The `amber::Engine::Debugger` interface extends the `amber::debug::Events` interface with a single `Flush()` method that ensures that all the previous event have been executed. `Flush()` returns a `amber::Result`, which holds the results of all the `amber::debug::Thread::Expect`XXX`()` calls.
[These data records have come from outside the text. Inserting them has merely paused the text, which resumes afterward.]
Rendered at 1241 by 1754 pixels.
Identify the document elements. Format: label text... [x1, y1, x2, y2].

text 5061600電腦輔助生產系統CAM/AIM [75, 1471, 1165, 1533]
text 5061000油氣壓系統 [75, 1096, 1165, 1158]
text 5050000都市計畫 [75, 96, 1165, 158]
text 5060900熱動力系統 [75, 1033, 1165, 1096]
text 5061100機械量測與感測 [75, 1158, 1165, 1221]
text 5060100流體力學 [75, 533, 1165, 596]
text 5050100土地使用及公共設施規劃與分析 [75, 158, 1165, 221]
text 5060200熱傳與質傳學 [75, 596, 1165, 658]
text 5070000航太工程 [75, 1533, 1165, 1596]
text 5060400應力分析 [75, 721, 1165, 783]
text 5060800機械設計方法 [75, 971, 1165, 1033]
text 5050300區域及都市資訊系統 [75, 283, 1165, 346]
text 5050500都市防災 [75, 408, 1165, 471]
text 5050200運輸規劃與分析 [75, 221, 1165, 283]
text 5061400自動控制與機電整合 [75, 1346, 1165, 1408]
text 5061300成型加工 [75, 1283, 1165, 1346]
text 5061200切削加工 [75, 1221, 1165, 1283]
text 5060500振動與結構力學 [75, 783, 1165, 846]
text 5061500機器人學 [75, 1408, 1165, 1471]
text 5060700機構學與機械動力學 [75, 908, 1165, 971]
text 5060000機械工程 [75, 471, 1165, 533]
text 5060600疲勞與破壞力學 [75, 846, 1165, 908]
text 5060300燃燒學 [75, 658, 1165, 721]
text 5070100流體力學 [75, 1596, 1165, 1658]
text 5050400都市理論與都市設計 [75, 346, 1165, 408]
The `amber::Engine::Debugger` interface can be obtained from the `amber::Engine` using the `amber::Engine::GetDebugger()` method.

### Debugger Execution

`amber::Executor::Execute()` drives the `amber::Engine::Debugger`:

* The before executing the first `amber::Command` that holds a `amber::debug::Script`, a `amber::Engine::Debugger` is obtained from the `amber::Engine`, and `amber::Engine::Debugger::Connect()` is called to create a connection to the Vulkan shader debugger.
* If the `amber::Command` holds a `amber::debug::Script`, then this script is executed on the `amber::Engine::Debugger` using the `amber::debug::Script::Run(amber::debug::Events *)` method, before the Vulkan command is executed.
* The command is then executed with `amber::Executor::ExecuteCommand()`
* Once the command has completed, all debugger threads are synchronized and debugger test results are collected with a call to `amber::Engine::Debugger::Flush()`.
* This process is repeated for all commands in the script.